#### Problem requirements:
Going through the data below, find how many lines include the word "LIST", and reply with that number alone.

(Hardware project source files)
-- Opening Marker --

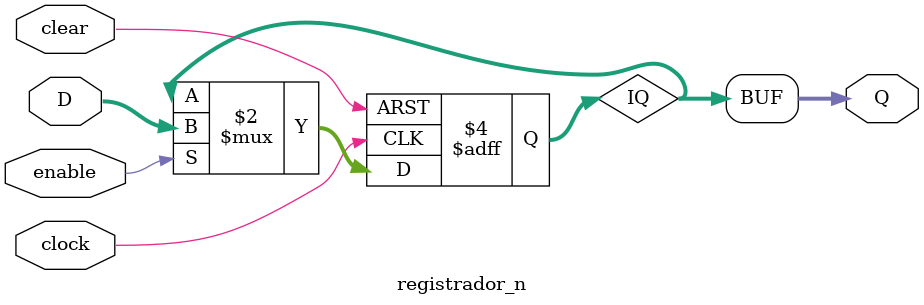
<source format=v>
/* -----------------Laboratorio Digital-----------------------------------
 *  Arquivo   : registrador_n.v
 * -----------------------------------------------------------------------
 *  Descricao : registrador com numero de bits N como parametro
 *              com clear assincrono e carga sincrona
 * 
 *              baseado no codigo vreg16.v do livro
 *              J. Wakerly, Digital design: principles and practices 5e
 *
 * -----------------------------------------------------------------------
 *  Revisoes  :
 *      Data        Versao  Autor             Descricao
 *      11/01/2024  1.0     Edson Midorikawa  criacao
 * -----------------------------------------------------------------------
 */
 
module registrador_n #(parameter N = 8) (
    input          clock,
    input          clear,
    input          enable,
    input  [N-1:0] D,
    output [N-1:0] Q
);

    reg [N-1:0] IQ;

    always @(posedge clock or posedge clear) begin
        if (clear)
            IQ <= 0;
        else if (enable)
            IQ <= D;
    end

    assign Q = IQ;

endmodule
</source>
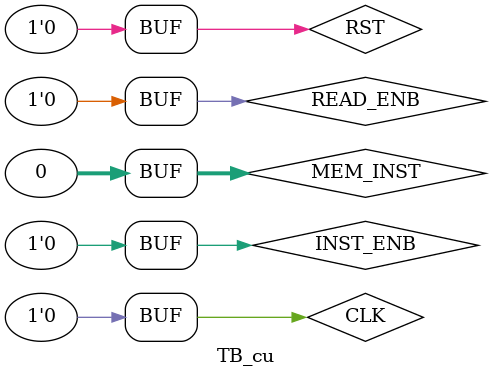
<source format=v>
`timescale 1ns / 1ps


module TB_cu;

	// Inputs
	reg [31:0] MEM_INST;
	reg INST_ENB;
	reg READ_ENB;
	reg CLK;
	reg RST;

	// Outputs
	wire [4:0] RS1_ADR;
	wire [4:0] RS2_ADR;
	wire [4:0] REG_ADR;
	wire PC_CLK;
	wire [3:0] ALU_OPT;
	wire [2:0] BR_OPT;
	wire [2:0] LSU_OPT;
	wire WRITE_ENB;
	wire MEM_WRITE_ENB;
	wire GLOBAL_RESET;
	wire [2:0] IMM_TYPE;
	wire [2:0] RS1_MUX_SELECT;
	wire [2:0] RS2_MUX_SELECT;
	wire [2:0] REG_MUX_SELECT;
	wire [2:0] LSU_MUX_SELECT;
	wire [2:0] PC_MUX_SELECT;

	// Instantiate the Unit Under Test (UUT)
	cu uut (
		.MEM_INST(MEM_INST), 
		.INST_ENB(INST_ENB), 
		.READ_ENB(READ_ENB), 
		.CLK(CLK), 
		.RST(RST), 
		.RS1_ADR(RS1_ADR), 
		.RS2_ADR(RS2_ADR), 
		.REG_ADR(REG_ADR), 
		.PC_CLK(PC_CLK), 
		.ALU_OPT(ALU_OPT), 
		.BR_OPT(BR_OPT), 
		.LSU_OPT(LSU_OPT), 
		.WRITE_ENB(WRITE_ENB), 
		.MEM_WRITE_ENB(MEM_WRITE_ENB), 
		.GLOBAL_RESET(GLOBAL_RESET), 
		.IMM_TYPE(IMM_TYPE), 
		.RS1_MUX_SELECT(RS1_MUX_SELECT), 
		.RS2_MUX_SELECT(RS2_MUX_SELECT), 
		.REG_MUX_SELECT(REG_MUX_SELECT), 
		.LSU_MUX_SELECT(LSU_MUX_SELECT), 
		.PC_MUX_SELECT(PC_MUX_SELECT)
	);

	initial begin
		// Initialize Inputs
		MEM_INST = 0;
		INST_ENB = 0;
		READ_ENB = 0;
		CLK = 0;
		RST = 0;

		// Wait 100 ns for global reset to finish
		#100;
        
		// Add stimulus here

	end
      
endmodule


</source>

-- Closing Marker --
-- Opening Marker --

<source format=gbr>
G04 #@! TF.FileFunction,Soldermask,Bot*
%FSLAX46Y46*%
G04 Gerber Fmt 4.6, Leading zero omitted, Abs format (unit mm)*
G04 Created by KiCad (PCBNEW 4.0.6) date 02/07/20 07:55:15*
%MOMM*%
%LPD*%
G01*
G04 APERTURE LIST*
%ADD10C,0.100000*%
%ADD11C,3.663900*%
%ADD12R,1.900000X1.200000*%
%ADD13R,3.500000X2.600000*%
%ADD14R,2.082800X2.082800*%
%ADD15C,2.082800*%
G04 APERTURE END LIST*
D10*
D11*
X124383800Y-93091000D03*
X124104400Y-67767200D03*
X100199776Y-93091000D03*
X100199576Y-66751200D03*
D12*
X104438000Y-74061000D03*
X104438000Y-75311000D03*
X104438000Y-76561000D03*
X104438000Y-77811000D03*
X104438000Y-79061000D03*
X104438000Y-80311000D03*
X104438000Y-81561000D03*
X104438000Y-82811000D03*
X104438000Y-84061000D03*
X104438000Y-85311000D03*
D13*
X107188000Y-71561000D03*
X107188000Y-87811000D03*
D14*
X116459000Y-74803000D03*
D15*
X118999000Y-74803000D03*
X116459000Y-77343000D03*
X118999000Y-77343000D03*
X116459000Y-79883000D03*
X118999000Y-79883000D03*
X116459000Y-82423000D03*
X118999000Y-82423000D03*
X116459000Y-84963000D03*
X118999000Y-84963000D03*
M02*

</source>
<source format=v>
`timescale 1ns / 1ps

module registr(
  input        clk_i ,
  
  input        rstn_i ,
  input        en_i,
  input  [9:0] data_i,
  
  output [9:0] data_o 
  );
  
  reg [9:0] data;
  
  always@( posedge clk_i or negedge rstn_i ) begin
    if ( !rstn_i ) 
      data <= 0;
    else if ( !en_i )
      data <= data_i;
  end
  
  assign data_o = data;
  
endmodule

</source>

-- Closing Marker --

#### Output for this task:
2